Seorang wanita yang memutuskan untuk menjalankan perannya sebagai ibu rumah tangga dengan sebaik-baiknya memiliki keutamaan yang sangat besar, yang bahkan dijamin Allah dengan pahala berjihad di jalan-Nya. Rasulullah bersabda, “Siapa di antara kalian para istri dan ibu ikhlas tinggal di rumah untuk mengasuh anak-anak dan melayani segala urusan suaminya maka ia akan mendapat pahala yang kadarnya sama dengan para mujahidin di jalan Allah.” (HR. Bukhari dan Muslim). Ibu adalah madrasah pertama. Ibu merupakan penentu terbesar dalam pembinaan akhlak dan citra diri seorang anak. Dialah yang bertanggung jawab mendidik dan membesarkan anaknya. Meskipun ada bantuan dari pihak suami, tetapi peranan dan tanggung jawab suami sebagai pembina keluarga, mencari nafkah, dan sebagainya memberikan implikasi bahwa sebagian besar tanggung jawab pembentukan diri anak-anak tertumpu di bahu si ibu.

**RINCIAN LATIHAN**
Kutiplah tanpa perubahan bagian bacaan tentang peran ibu di atas yang dibuka dengan kata-kata yang memuat "Seorang wanita yang" dan ditutup dengan "bahu si ibu.". Materi berikut tidak dipakai dalam latihan ini.

**DATA YANG DISEDIAKAN**
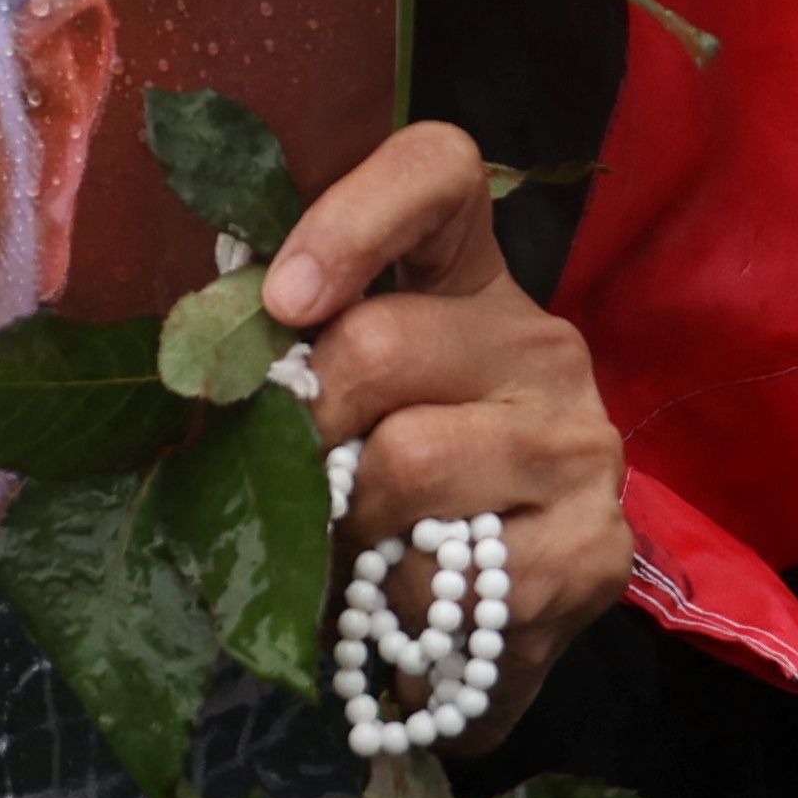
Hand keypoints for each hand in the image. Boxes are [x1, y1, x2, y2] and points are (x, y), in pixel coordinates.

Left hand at [264, 121, 631, 745]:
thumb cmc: (386, 492)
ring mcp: (579, 441)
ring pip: (409, 461)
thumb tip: (203, 365)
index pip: (436, 172)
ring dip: (350, 526)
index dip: (353, 217)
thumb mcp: (341, 407)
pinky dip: (394, 604)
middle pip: (380, 343)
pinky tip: (411, 604)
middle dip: (303, 429)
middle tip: (295, 482)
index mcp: (468, 279)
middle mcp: (538, 341)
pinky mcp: (593, 546)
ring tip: (360, 550)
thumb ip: (292, 364)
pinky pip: (446, 571)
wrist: (487, 625)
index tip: (282, 300)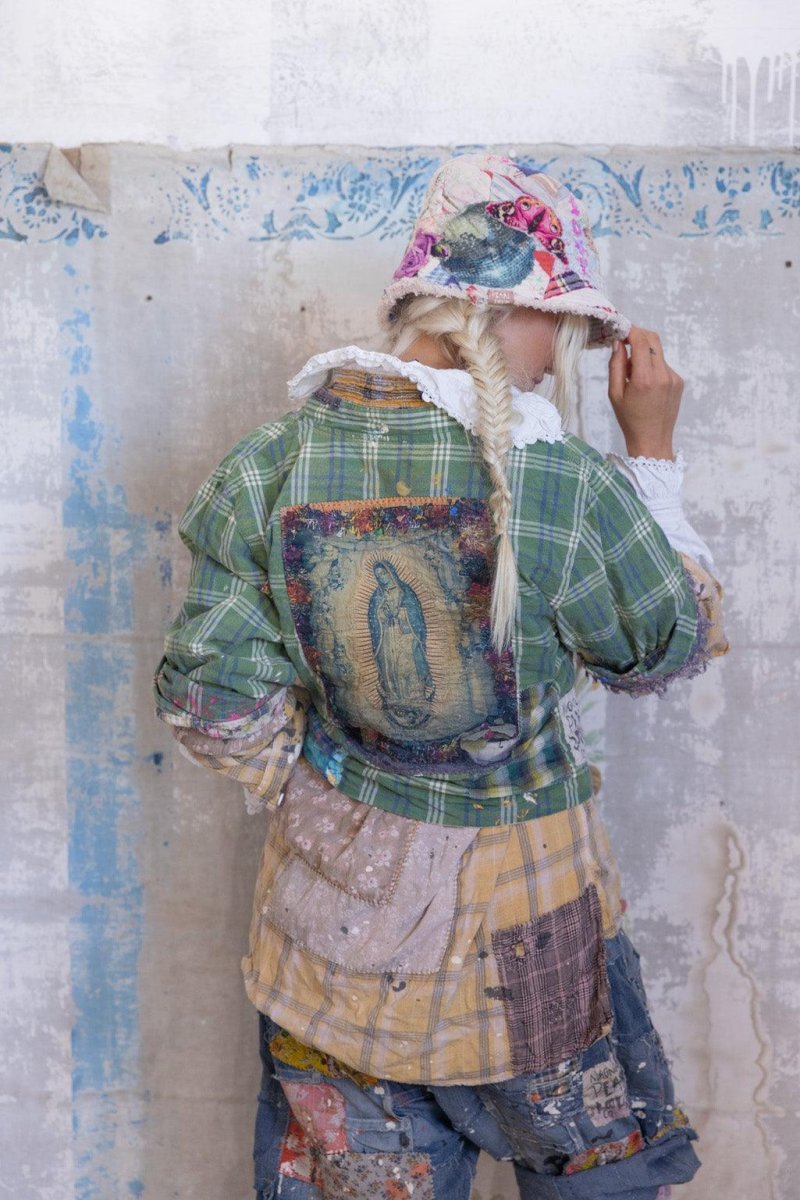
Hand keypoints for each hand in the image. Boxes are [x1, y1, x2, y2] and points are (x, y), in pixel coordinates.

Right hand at [608, 326, 682, 458]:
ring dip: (644, 354)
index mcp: (644, 379)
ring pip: (657, 353)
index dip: (630, 330)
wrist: (653, 440)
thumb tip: (618, 343)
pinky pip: (663, 365)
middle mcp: (663, 375)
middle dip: (638, 335)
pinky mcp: (679, 382)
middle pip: (653, 339)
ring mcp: (674, 378)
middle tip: (625, 342)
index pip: (641, 340)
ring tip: (633, 375)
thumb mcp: (614, 393)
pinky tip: (646, 386)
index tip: (620, 330)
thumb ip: (615, 365)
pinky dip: (652, 367)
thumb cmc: (629, 419)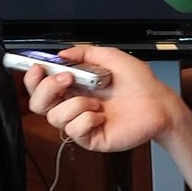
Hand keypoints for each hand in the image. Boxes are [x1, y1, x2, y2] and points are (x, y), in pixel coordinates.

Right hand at [23, 45, 181, 152]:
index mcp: (74, 86)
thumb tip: (61, 54)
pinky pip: (74, 130)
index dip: (33, 78)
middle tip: (67, 78)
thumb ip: (85, 52)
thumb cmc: (138, 83)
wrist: (158, 103)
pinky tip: (102, 115)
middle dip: (47, 89)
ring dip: (76, 104)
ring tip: (96, 100)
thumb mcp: (110, 57)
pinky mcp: (90, 138)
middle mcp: (73, 104)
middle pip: (38, 104)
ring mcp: (81, 122)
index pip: (41, 85)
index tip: (37, 67)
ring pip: (55, 117)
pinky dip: (87, 119)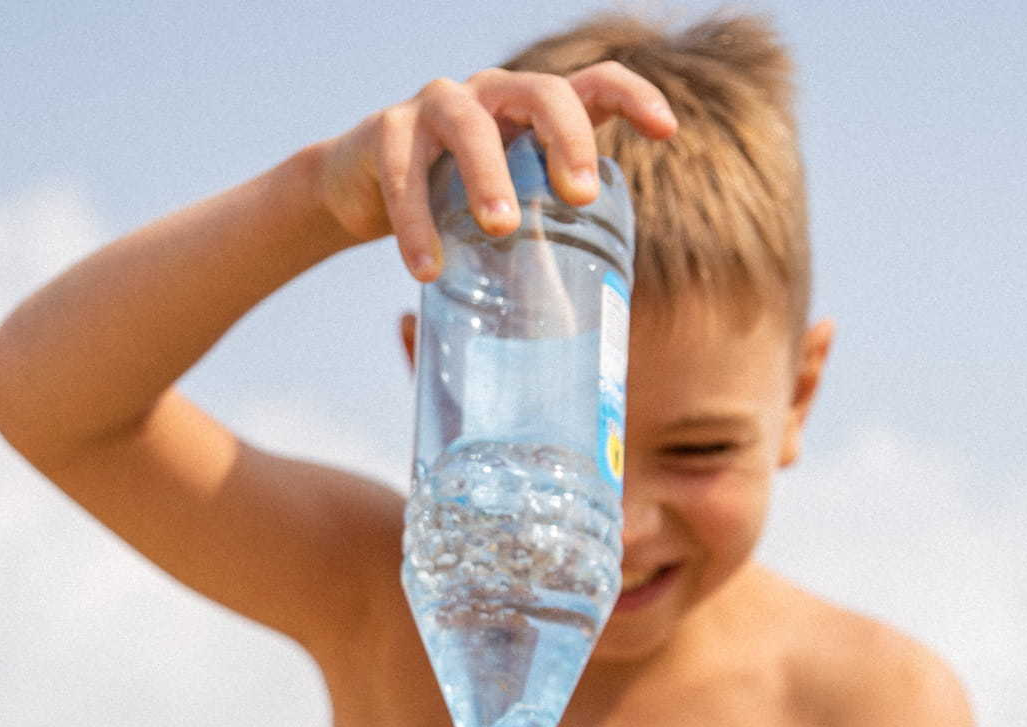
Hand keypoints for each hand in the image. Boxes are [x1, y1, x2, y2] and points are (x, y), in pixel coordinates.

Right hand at [316, 62, 675, 280]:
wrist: (360, 190)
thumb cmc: (450, 208)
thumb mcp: (504, 215)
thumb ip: (545, 244)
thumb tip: (604, 341)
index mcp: (532, 116)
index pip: (593, 84)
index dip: (633, 96)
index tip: (666, 131)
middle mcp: (493, 95)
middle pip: (542, 92)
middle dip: (567, 138)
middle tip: (579, 196)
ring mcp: (440, 105)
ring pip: (470, 126)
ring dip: (489, 176)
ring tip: (501, 230)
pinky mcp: (388, 131)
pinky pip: (405, 173)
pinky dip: (416, 222)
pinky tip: (429, 269)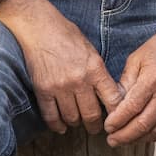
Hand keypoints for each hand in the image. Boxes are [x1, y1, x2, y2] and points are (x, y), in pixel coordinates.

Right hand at [0, 0, 122, 134]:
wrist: (39, 27)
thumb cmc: (67, 35)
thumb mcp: (91, 51)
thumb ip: (99, 73)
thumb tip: (108, 95)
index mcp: (95, 69)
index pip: (113, 100)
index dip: (117, 114)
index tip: (115, 119)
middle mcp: (79, 80)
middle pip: (92, 114)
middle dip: (95, 125)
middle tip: (95, 128)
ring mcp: (59, 87)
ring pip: (72, 118)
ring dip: (76, 123)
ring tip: (77, 123)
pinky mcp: (42, 89)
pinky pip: (51, 116)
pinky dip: (57, 125)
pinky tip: (61, 127)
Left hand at [104, 27, 155, 146]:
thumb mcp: (135, 58)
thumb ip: (125, 82)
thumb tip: (114, 103)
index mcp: (153, 79)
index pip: (132, 107)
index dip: (118, 121)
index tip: (108, 127)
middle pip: (144, 124)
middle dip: (125, 136)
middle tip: (112, 140)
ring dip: (139, 140)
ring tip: (124, 141)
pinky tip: (144, 137)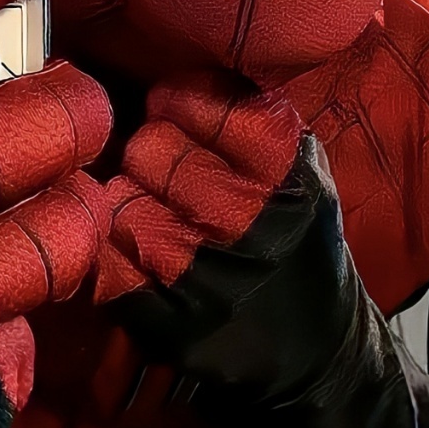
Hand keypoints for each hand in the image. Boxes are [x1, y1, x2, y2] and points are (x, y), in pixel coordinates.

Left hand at [97, 71, 428, 427]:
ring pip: (121, 202)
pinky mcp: (169, 324)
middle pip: (148, 147)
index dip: (177, 100)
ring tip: (158, 210)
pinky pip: (107, 259)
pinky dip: (116, 251)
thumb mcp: (303, 168)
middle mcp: (246, 218)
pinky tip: (142, 252)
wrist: (321, 355)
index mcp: (284, 168)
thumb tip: (184, 72)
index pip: (197, 100)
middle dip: (151, 151)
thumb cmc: (299, 241)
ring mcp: (204, 275)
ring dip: (131, 201)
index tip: (172, 107)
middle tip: (166, 166)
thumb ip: (252, 114)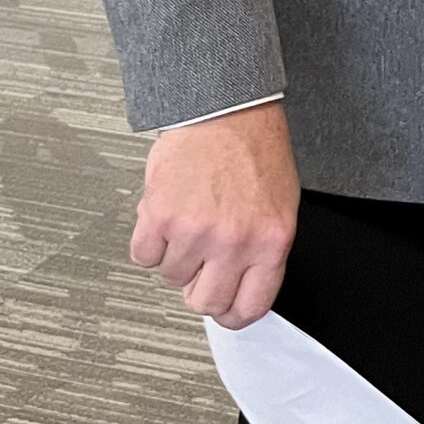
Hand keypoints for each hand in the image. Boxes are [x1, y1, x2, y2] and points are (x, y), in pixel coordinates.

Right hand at [129, 100, 299, 329]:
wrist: (226, 109)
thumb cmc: (255, 151)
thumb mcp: (280, 207)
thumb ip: (261, 251)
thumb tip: (240, 287)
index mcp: (272, 242)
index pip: (250, 307)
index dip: (232, 314)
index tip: (224, 310)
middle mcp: (235, 241)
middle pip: (205, 302)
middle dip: (200, 285)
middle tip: (202, 259)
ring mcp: (196, 231)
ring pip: (172, 277)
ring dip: (176, 253)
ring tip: (191, 218)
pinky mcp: (160, 216)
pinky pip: (144, 256)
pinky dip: (150, 240)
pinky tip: (168, 213)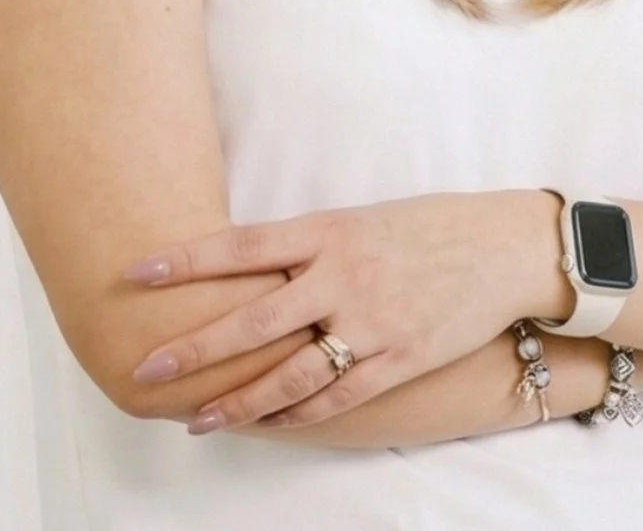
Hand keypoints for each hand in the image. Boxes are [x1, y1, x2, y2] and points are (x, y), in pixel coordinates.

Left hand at [122, 189, 547, 431]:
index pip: (244, 245)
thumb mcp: (365, 218)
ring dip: (238, 401)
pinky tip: (266, 422)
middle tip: (146, 370)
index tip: (137, 270)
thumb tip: (254, 265)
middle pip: (253, 319)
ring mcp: (371, 322)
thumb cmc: (430, 225)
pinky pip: (337, 396)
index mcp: (330, 230)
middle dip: (195, 349)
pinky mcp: (398, 359)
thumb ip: (312, 244)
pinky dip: (297, 414)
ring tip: (197, 419)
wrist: (505, 246)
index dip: (188, 259)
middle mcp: (343, 276)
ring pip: (289, 373)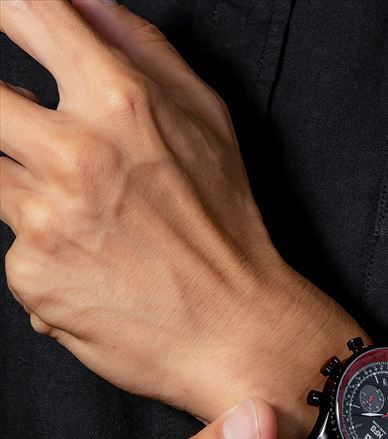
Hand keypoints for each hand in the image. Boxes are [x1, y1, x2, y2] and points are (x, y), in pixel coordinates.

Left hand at [0, 0, 349, 438]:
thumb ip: (139, 45)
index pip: (25, 13)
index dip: (7, 14)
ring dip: (29, 189)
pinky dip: (46, 253)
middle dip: (5, 113)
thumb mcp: (208, 120)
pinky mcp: (32, 275)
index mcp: (121, 104)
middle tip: (43, 141)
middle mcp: (75, 154)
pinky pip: (13, 244)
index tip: (6, 26)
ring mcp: (46, 217)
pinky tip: (94, 269)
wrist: (239, 332)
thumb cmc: (229, 229)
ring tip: (92, 221)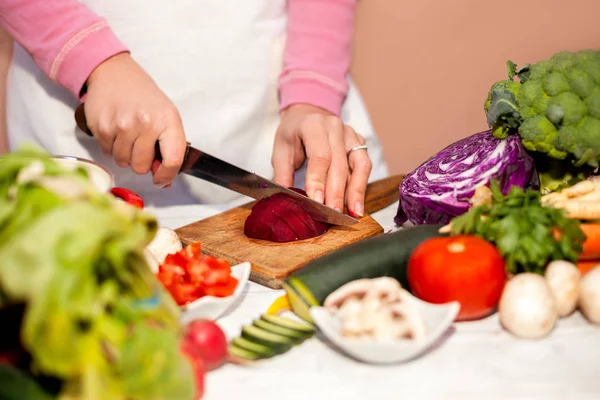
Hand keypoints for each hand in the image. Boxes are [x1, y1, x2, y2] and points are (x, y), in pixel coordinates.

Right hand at [83, 53, 186, 186]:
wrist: (114, 73)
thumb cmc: (144, 98)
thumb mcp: (165, 115)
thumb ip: (169, 147)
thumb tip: (165, 181)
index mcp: (168, 120)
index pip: (173, 160)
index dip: (167, 175)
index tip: (162, 179)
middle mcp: (146, 123)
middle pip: (142, 167)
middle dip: (141, 162)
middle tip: (140, 146)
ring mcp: (123, 125)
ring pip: (123, 162)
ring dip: (125, 155)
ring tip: (127, 135)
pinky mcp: (102, 127)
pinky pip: (107, 153)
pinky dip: (111, 147)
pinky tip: (115, 130)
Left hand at [272, 104, 371, 216]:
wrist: (307, 116)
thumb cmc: (293, 135)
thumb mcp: (280, 151)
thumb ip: (283, 175)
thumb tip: (286, 201)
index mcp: (313, 125)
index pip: (320, 155)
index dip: (319, 180)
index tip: (317, 201)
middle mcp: (335, 127)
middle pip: (340, 163)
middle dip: (337, 192)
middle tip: (333, 214)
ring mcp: (350, 134)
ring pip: (359, 164)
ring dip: (356, 191)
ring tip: (353, 213)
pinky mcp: (360, 143)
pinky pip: (364, 166)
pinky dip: (362, 186)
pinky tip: (357, 204)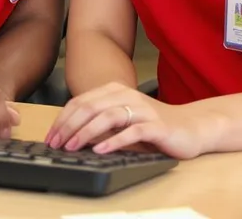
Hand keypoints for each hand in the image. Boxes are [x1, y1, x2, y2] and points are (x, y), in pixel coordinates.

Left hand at [45, 82, 214, 158]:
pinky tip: (101, 150)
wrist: (190, 127)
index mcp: (115, 91)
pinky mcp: (156, 125)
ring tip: (72, 146)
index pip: (81, 102)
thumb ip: (100, 121)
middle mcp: (127, 95)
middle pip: (90, 107)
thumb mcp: (122, 120)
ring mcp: (142, 109)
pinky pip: (131, 131)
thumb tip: (69, 134)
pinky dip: (114, 141)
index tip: (51, 137)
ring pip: (108, 116)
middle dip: (69, 126)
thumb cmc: (152, 125)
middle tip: (56, 144)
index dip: (63, 119)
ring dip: (86, 132)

**JAWABAN LATIHAN**
Seorang wanita yang memutuskan untuk menjalankan perannya sebagai ibu rumah tangga dengan sebaik-baiknya memiliki keutamaan yang sangat besar, yang bahkan dijamin Allah dengan pahala berjihad di jalan-Nya. Rasulullah bersabda, “Siapa di antara kalian para istri dan ibu ikhlas tinggal di rumah untuk mengasuh anak-anak dan melayani segala urusan suaminya maka ia akan mendapat pahala yang kadarnya sama dengan para mujahidin di jalan Allah.” (HR. Bukhari dan Muslim). Ibu adalah madrasah pertama. Ibu merupakan penentu terbesar dalam pembinaan akhlak dan citra diri seorang anak. Dialah yang bertanggung jawab mendidik dan membesarkan anaknya. Meskipun ada bantuan dari pihak suami, tetapi peranan dan tanggung jawab suami sebagai pembina keluarga, mencari nafkah, dan sebagainya memberikan implikasi bahwa sebagian besar tanggung jawab pembentukan diri anak-anak tertumpu di bahu si ibu.